Search code examples
rplotcluster-analysisdbscan

R: How to add the noise cluster into DBSCAN plot


I'm trying to plot DBSCAN results. This is what I have done so far. My distance matrix is here.

dbs55_CR_EUCL = dbscan(writeCRToMatrix,eps=0.006, MinPts = 4, method = "dist")

plot(writeCRToMatrix[dbs55_CR_EUCL$cluster>0,], 
     col=dbs55_CR_EUCL$cluster[dbs55_CR_EUCL$cluster>0],
     main="DBSCAN Clustering K = 4 \n (EPS=0.006, MinPts=4) without noise",
     pch = 20)

This is the plot: enter image description here

When I tried plotting all the clusters including the noise cluster I could only see 2 points in my plot. enter image description here

What I'm looking for are

  1. To add the points in the noise cluster to the plot but with a different symbol. Something similar to the following picture

enter image description here

  1. Shade the cluster areas like in the following picture

enter image description here


Solution

  • Noise clusters have an id of 0. R plots usually ignore a color of 0 so if you want to show the noise points (as black) then you need to do the following:

    plot(writeCRToMatrix, 
      col=dbs55_CR_EUCL$cluster+1L,
      main="DBSCAN Clustering K = 4 \n (EPS=0.006, MinPts=4) with noise",
      pch = 20)
    

    If you want a different symbol for noise then you could do the following (adapted from the man page):

    library(dbscan)

▶ [Activity list]
[a] In the DBSCAN plotting thread, list every argument passed to the dbscan() call in the asker's code.
[b] Print the stretch of the DBSCAN plotting thread from "Search code examples" through "matrix is here.".
[c] Proceed with the DBSCAN plotting thread from the point where it stops.

▶ [Data section]

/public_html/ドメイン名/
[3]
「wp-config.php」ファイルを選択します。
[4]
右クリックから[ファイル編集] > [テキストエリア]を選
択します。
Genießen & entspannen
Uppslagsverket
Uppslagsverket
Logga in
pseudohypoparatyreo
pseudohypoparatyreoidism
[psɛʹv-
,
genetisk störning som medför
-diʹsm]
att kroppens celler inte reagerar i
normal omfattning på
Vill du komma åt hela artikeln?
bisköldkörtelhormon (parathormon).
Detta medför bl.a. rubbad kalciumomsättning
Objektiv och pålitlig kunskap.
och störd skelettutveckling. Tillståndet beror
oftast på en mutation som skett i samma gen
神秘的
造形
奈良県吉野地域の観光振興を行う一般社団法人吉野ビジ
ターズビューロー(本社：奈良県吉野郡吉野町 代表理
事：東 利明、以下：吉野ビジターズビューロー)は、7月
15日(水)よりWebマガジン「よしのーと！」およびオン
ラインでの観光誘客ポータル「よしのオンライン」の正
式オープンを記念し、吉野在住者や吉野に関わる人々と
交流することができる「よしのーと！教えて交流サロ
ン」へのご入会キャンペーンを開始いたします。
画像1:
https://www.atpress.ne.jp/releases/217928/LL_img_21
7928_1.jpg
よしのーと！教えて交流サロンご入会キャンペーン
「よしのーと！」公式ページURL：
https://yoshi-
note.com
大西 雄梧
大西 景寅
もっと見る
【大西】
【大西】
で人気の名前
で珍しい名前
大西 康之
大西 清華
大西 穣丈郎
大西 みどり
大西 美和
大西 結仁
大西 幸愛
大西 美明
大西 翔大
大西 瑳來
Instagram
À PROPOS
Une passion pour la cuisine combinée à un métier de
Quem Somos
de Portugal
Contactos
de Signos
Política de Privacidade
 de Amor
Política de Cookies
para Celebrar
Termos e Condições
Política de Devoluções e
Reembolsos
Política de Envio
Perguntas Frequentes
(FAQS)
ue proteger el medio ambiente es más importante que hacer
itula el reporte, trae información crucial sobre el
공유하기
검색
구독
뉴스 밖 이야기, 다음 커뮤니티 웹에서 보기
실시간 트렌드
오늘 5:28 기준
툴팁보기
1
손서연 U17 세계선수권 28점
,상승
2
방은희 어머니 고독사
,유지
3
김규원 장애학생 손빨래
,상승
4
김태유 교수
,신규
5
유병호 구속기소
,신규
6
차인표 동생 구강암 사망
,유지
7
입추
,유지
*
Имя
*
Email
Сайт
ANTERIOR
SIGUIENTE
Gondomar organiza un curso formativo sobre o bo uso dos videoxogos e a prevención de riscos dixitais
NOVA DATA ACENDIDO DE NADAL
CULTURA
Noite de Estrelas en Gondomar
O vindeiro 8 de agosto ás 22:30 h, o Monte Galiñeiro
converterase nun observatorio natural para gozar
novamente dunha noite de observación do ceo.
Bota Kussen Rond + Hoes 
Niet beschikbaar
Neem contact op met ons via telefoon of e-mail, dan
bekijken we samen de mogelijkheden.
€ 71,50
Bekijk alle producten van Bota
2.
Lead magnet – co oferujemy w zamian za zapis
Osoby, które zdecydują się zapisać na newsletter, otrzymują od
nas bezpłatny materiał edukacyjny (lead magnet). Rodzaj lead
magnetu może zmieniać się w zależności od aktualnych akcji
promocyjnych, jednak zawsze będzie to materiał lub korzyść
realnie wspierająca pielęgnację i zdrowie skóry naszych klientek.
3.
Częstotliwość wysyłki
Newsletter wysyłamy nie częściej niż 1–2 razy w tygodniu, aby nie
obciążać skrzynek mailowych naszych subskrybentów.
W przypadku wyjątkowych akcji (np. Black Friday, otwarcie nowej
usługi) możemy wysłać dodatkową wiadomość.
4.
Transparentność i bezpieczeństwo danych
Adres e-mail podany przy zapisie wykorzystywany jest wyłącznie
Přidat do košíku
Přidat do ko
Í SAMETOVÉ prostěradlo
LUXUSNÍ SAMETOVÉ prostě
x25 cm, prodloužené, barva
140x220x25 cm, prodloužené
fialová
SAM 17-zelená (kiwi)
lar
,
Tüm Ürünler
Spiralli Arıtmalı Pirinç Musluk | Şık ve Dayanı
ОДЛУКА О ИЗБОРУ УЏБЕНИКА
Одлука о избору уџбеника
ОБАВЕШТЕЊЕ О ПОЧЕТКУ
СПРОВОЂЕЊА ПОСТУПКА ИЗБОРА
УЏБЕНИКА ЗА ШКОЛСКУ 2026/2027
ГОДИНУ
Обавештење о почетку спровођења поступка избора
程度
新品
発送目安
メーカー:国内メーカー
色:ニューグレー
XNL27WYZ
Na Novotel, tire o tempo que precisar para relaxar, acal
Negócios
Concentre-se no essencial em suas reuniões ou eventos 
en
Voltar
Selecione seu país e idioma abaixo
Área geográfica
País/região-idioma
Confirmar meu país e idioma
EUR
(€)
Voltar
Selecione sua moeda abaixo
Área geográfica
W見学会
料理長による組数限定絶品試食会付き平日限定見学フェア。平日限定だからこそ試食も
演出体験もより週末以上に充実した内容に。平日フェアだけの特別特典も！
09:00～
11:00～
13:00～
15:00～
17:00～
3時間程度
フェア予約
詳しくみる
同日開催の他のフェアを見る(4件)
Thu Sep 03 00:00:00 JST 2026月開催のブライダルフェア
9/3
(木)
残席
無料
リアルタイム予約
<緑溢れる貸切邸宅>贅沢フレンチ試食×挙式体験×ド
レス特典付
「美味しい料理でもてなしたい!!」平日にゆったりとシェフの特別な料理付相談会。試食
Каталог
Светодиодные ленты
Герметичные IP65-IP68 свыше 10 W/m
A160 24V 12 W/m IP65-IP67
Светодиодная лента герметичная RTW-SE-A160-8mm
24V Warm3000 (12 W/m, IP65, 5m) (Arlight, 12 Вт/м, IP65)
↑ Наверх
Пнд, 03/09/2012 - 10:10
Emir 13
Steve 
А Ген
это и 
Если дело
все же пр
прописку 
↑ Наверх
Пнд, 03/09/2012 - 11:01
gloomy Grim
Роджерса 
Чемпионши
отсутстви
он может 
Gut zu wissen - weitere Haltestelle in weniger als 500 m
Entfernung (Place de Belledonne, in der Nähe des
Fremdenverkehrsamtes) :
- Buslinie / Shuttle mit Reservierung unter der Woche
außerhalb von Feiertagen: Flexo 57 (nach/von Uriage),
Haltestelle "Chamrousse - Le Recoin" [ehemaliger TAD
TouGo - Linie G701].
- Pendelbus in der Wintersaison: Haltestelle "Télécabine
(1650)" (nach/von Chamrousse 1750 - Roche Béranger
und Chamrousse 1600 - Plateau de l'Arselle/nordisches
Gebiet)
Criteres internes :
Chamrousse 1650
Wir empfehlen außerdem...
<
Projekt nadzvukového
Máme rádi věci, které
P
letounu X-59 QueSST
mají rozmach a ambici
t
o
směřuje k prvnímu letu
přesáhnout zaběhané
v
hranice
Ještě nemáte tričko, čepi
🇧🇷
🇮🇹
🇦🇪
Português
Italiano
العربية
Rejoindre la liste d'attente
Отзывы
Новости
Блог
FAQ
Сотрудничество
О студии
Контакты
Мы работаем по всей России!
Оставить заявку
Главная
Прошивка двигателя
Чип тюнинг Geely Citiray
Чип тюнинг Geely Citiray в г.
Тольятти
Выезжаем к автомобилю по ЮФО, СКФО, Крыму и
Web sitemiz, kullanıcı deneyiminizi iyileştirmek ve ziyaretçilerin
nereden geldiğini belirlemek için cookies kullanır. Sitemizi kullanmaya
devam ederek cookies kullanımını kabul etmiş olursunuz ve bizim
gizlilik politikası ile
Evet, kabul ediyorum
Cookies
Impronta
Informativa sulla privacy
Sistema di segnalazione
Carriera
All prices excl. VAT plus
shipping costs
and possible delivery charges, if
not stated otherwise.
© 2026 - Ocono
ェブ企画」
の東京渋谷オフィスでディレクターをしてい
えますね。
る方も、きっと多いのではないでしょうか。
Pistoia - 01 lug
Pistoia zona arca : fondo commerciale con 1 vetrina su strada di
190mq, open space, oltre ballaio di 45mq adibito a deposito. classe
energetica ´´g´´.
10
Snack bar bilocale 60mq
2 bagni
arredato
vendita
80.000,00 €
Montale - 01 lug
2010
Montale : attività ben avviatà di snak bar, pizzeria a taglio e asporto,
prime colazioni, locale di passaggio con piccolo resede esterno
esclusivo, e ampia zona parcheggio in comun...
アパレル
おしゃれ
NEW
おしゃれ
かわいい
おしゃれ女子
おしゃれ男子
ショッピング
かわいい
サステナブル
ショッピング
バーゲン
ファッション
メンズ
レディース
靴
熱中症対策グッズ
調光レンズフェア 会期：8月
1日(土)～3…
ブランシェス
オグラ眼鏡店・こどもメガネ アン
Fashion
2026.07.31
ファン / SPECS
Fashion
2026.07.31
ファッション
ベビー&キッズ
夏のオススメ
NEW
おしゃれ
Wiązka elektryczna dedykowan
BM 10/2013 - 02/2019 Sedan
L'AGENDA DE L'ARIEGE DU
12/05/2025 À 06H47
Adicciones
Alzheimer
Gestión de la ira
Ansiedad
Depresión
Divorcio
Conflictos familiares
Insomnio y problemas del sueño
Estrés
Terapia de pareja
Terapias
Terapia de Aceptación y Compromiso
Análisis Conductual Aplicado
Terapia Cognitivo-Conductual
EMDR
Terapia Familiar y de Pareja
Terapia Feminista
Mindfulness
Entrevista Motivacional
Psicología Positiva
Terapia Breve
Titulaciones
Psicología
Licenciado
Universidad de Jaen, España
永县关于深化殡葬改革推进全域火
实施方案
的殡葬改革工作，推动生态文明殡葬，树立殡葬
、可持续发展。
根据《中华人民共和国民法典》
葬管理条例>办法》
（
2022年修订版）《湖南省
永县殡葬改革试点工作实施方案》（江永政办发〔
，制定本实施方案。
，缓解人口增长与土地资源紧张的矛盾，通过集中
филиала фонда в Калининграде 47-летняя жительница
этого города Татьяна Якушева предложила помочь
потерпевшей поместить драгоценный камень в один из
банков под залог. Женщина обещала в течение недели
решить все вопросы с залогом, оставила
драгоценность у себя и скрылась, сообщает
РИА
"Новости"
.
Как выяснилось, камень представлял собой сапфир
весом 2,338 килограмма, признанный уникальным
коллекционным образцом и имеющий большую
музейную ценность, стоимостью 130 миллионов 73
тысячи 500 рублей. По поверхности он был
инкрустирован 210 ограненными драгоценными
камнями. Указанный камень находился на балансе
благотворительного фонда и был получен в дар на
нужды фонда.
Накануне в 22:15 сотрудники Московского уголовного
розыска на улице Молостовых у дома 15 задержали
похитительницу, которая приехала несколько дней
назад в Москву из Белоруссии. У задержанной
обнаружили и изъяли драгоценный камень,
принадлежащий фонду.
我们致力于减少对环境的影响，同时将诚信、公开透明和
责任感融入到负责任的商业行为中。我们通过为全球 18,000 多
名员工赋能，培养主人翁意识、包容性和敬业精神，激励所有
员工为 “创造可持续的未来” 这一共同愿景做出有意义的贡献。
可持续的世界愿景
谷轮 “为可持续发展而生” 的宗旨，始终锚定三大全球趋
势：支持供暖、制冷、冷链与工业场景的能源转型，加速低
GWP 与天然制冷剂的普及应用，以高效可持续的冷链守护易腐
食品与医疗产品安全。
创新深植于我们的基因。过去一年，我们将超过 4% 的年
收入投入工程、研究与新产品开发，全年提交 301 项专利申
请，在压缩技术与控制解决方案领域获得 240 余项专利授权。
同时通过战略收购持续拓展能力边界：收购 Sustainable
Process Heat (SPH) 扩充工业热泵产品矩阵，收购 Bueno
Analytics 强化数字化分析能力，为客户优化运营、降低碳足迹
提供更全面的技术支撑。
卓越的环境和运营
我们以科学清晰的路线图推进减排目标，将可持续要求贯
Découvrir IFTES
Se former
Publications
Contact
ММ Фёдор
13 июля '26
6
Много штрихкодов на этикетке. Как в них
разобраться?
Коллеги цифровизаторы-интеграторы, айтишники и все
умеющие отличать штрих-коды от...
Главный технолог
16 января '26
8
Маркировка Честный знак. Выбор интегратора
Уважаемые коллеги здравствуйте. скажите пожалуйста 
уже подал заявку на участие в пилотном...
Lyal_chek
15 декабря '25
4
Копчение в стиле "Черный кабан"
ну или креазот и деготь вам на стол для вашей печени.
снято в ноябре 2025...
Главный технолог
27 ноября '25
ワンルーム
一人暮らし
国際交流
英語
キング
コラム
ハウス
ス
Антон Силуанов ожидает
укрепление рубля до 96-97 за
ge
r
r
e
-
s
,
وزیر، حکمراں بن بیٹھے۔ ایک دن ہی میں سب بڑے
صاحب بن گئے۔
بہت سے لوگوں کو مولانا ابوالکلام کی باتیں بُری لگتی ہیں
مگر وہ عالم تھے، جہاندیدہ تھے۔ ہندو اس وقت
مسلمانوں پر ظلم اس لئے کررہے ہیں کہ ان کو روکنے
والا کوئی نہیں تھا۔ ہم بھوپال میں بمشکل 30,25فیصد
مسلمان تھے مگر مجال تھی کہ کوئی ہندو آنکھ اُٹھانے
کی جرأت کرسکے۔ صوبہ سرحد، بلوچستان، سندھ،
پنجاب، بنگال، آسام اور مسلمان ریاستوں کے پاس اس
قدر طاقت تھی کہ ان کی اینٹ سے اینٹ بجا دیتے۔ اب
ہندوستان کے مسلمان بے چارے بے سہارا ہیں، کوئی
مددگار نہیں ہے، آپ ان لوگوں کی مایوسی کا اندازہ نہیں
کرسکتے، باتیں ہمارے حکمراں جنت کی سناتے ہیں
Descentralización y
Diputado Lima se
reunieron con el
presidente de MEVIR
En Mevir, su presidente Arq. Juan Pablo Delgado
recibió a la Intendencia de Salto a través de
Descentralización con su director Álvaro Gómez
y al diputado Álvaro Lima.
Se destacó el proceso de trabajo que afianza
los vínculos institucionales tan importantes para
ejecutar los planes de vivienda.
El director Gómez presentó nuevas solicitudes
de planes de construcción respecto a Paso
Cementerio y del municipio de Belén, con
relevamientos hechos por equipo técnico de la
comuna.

▶ [Answer list]
[a]
writeCRToMatrix
eps=0.006
MinPts = 4
method = "dist"

[b]
Search code examples
rplotcluster-analysisdbscan

R: How to add the noise cluster into DBSCAN plot


I'm trying to plot DBSCAN results. This is what I have done so far. My distance matrix is here.

[c]
    n <- 100
    x <- cbind(
         x = runif(10, 0, 10) + rnorm(n, sd = 0.2),
         y = runif(10, 0, 10) + rnorm(n, sd = 0.2)
    )
    
    res <- dbscan::dbscan(x, eps = .2, minPts = 4)
    plot(x, col=res$cluster, pch = 20)
    points(x[res$cluster == 0L], col = "grey", pch = "+")
    

    Here is code that will create a shaded convex hull for each cluster

    library(ggplot2)
    library(data.table)
    library(dbscan)
    
    
    dt <- data.table(x, level=as.factor(res$cluster), key = "level")
    hulls <- dt[, .SD[chull(x, y)], by = level]
    
    ### get rid of hull for noise
    hulls <- hulls[level != "0",]
    
    cols <- c("0" = "grey", "1" = "red", "2" = "blue")
    
    ggplot(dt, aes(x=x, y=y, color=level)) +
      geom_point() +
      geom_polygon(data = hulls, aes(fill = level, group = level),
        alpha = 0.2, color = NA) +
      scale_color_manual(values = cols) +
      scale_fill_manual(values = cols)
    

    Hope this helps.